O homem, o mito, o Ken
Com um terno rosa faiscante e luvas combinando, Gosling começou a cantar “I’m Just Ken” ainda sentado na plateia, bem atrás de Margot Robbie, que não conseguiu conter o riso. Era o sinal: a noite tinha um novo dono.
A produção foi claramente concebida para ser o momento mais marcante da noite — com dezenas de dançarinos em palcos elevados, recortes gigantes do rosto da Barbie clássica desfilando pelo palco, e os outros Kens do filme se juntando à festa.
Mais do que interpretar Ken, Ryan Gosling transformou o personagem em espetáculo ao vivo: exagerado, performático e autoconsciente — exatamente como Barbie sempre quis que ele fosse.
A apresentação que roubou a noite
Slash, guitarrista do Guns N’ Roses responsável pelo riff da música, apareceu de surpresa para um solo eletrizante.

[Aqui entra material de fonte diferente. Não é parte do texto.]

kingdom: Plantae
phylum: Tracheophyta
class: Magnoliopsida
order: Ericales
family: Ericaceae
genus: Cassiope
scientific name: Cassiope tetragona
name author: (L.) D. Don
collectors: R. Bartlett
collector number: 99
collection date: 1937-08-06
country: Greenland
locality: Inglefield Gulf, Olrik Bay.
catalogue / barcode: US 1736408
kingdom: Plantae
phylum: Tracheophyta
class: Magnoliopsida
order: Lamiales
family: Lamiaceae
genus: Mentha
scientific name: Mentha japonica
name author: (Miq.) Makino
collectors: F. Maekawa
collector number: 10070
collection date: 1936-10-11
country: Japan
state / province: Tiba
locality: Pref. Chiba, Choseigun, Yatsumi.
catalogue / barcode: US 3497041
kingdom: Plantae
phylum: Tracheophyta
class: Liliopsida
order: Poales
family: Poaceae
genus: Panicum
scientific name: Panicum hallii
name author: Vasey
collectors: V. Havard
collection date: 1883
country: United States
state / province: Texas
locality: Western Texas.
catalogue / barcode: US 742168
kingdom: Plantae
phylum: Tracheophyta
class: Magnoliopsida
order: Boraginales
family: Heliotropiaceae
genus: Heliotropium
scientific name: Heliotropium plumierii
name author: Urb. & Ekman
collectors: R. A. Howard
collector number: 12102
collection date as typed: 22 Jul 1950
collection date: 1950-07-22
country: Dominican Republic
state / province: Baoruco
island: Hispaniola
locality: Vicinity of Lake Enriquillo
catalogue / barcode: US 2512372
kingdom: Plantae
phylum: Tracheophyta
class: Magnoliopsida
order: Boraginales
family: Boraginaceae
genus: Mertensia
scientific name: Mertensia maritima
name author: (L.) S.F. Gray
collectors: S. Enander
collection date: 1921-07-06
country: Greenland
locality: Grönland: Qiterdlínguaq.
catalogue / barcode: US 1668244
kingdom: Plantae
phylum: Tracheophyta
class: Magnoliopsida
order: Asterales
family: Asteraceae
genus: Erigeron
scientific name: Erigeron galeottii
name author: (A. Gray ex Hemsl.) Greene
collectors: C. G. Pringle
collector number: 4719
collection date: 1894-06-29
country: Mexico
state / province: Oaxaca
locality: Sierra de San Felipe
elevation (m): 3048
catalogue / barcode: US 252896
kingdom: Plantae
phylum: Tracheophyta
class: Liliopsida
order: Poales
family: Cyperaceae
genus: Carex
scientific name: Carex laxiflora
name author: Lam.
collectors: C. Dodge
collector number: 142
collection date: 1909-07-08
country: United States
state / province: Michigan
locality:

Quando foi à plateia com o microfone, America Ferrera, Margot Robbie e a diretora Greta Gerwig cantaram junto. Emma Stone, sua parceira em La La Land, também ganhou o microfone — e sabia a letra toda.
O número foi uma homenagem ao icônico Diamonds Are a Girl’s Best Friend, de Marilyn Monroe, no filme Gentlemen Prefer Blondes, de 1953. Era pop em estado puro — mas consciente das próprias referências.
O momento que valeu mais que uma estatueta
A canção não levou o Oscar de Melhor Canção Original — esse foi para “What Was I Made For?”, de Billie Eilish.
Mas Gosling levou algo que nenhuma estatueta entrega: o momento.